Podcasts about learning Thai…

Bangkokpodcast.com: Thai Language Series 9: Adam Bradshaw

Apologies, I haven’t listened to this one yet. But it’s sure to be good. They all are.

YouTube channels about learning Thai…

Adjima Thaitrong: Learn Thai with Mod, fun & easy!

This month Mod brings us Restaurant expressions. That now makes a lucky 13 videos at Mod’s place. Nice.

Bloggers who sometimes tweet more than they blog…

What’s going at at twitter in the learning Thai field is sometimes fast and furious. So you don’t miss out, below are the main bloggers who bounce between twitter and blogging:

Ajarn Pasa: Tweet Yourself Thai | twitter: @AjarnPasa
Ajarn Pasa is one of the few here who gives twitter and blogging equal time.

Kaewmala: Thai Women Talks | twitter: @Thai_Talk @thai_idioms
Kaewmala is a political gal at @Thai_Talk but also shares needed insights on the Thai language at @thai_idioms and @lanna_talk.

Rikker Dockum: Thai 101 | twitter: @thai101
Rikker sometimes blogs, sometimes podcasts, but mostly twitters.

Who’s doing all that Thai twittering…

The (mostly) complete Thai twitter list:


Note: The full list of both twitter people and bloggers can be found here: Thai Language Bloggers. Again, let me know if anyone is missing.

Oh, and the photos are from the 2011 Bangkok Motorbike Festival held at the end of January. I hadn’t planned on attending but found myself in the shopping centre so took the opportunity to grab a couple of snaps. A related post will be forthcoming.

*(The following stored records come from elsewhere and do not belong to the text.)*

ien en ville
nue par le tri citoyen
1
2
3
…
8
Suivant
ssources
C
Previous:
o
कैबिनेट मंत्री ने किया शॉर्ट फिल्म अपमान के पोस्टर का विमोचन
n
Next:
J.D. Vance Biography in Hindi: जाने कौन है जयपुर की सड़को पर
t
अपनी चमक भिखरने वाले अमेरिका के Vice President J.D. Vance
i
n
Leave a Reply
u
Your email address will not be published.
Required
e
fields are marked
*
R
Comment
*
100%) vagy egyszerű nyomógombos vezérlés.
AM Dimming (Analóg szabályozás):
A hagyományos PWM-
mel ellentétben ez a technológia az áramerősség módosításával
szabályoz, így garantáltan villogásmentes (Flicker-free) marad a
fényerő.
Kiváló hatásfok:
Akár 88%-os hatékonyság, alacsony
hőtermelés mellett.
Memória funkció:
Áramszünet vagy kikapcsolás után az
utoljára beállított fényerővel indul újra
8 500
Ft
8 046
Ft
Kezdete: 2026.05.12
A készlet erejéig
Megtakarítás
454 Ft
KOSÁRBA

Until the February version, enjoy…

Bangkok Motorbike Festival

5 thoughts on “January: Who’s Talking About Learning Thai”

  1. Martyn, everyone has to start at the bottom and you are not there, so no ja’s for you! So, did you make it back home, fighting the gale?

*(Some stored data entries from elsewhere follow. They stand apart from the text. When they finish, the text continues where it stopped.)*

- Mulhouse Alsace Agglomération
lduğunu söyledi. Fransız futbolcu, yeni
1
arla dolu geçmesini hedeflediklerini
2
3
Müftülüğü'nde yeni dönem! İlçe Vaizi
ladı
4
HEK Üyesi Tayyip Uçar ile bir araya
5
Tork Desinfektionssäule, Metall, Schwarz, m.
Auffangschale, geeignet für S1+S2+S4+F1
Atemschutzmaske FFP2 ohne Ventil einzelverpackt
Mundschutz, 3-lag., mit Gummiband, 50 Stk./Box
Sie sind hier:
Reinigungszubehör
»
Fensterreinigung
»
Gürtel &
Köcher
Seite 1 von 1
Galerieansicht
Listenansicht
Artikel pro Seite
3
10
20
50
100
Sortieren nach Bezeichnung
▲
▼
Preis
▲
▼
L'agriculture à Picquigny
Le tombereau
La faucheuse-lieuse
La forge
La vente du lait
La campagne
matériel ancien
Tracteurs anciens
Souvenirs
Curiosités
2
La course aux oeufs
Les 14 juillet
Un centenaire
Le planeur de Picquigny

    Lani, hah! So funny. Oftentimes I feel that I’ve unlearned a little Thai too.

  2. Catherine thanks for the mention once again but to be in such a distinguished list of Thai language experts makes me feel….a little out of place. I’m the sort of guy who would be more at home cleaning their windows.

    Smashing top photograph and keep the various Talking Thai links coming. I checked out Mod’s new blog and read about ordering food (most handy). I also read her latest post concerning the polite particle “jâ” (falling tone) จ้ะ. Here’s a little bit about what it said:

    ….“jâ” is used by adult male & femail speakers at the end of a statement when speaking to children and people of inferior status…

    Maybe you should add a “ja” to the end of my links because when it comes to talking Thai I don’t know my mortar from my pestle.

    It’s blowing a gale outside (UK), luckily in the direction of my local bar. I’ll battle back home later.

  3. You are welcome Snap 🙂 I have a feeling that the answer to Thai classifiers will be ‘seemed like a good idea at the time’.

    Learning Thai time? I’m afraid I cheat and go mostly with military time.

  4. Catherine, thanks for keeping an eye on me and for your tireless efforts on WLT. I’ve already looked in on some of the blogs you’ve mentioned on this post, which I’ve missed in the past.

    BTW…it looks like I’m stuck with ‘just’ learning the classifiers for what they are…now for learning Thai time, ugh!